• [EXERCISE DETAILS] Every word of every entry must be retyped exactly.

----------

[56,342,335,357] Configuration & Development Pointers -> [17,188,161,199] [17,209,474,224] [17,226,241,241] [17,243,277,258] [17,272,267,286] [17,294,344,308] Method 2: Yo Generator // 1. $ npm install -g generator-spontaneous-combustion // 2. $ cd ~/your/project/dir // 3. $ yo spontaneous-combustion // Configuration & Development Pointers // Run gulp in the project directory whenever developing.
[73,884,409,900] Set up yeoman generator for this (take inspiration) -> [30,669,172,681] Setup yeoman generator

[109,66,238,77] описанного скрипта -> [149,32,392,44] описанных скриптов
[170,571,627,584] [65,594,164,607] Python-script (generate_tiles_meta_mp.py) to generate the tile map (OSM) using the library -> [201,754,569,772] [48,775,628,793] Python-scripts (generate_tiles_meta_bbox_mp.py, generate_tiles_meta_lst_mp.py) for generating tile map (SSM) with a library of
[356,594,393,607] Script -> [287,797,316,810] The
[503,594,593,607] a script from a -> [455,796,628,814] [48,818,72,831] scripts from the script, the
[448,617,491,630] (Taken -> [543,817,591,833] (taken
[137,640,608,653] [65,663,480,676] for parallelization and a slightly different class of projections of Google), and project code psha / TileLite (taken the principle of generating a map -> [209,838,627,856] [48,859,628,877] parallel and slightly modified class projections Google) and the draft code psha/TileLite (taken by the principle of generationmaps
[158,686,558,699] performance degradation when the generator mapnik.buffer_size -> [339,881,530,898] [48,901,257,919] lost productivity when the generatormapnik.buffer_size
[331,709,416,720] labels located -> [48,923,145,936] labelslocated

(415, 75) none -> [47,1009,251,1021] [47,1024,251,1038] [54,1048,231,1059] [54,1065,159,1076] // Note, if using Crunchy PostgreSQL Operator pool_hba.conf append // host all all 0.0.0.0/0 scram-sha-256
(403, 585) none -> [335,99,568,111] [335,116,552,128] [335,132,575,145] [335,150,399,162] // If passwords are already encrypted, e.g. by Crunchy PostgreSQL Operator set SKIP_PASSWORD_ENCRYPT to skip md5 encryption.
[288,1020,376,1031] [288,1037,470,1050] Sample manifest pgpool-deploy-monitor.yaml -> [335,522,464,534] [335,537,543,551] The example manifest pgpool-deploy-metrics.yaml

----------

• [ANSWER TO THIS EXERCISE]
[56,342,335,357] Configuration & Development Pointers -> [17,188,161,199] [17,209,474,224] [17,226,241,241] [17,243,277,258] [17,272,267,286] [17,294,344,308] Method 2: Yo Generator // 1. $ npm install -g generator-spontaneous-combustion // 2. $ cd ~/your/project/dir // 3. $ yo spontaneous-combustion // Configuration & Development Pointers // Run gulp in the project directory whenever developing.
[73,884,409,900] Set up yeoman generator for this (take inspiration) -> [30,669,172,681] Setup yeoman generator

[109,66,238,77] описанного скрипта -> [149,32,392,44] описанных скриптов
[170,571,627,584] [65,594,164,607] Python-script (generate_tiles_meta_mp.py) to generate the tile map (OSM) using the library -> [201,754,569,772] [48,775,628,793] Python-scripts (generate_tiles_meta_bbox_mp.py, generate_tiles_meta_lst_mp.py) for generating tile map (SSM) with a library of
[356,594,393,607] Script -> [287,797,316,810] The
[503,594,593,607] a script from a -> [455,796,628,814] [48,818,72,831] scripts from the script, the
[448,617,491,630] (Taken -> [543,817,591,833] (taken
[137,640,608,653] [65,663,480,676] for parallelization and a slightly different class of projections of Google), and project code psha / TileLite (taken the principle of generating a map -> [209,838,627,856] [48,859,628,877] parallel and slightly modified class projections Google) and the draft code psha/TileLite (taken by the principle of generationmaps
[158,686,558,699] performance degradation when the generator mapnik.buffer_size -> [339,881,530,898] [48,901,257,919] lost productivity when the generatormapnik.buffer_size
[331,709,416,720] labels located -> [48,923,145,936] labelslocated

(415, 75) none -> [47,1009,251,1021] [47,1024,251,1038] [54,1048,231,1059] [54,1065,159,1076] // Note, if using Crunchy PostgreSQL Operator pool_hba.conf append // host all all 0.0.0.0/0 scram-sha-256
(403, 585) none -> [335,99,568,111] [335,116,552,128] [335,132,575,145] [335,150,399,162] // If passwords are already encrypted, e.g. by Crunchy PostgreSQL Operator set SKIP_PASSWORD_ENCRYPT to skip md5 encryption.
[288,1020,376,1031] [288,1037,470,1050] Sample manifest pgpool-deploy-monitor.yaml -> [335,522,464,534] [335,537,543,551] The example manifest pgpool-deploy-metrics.yaml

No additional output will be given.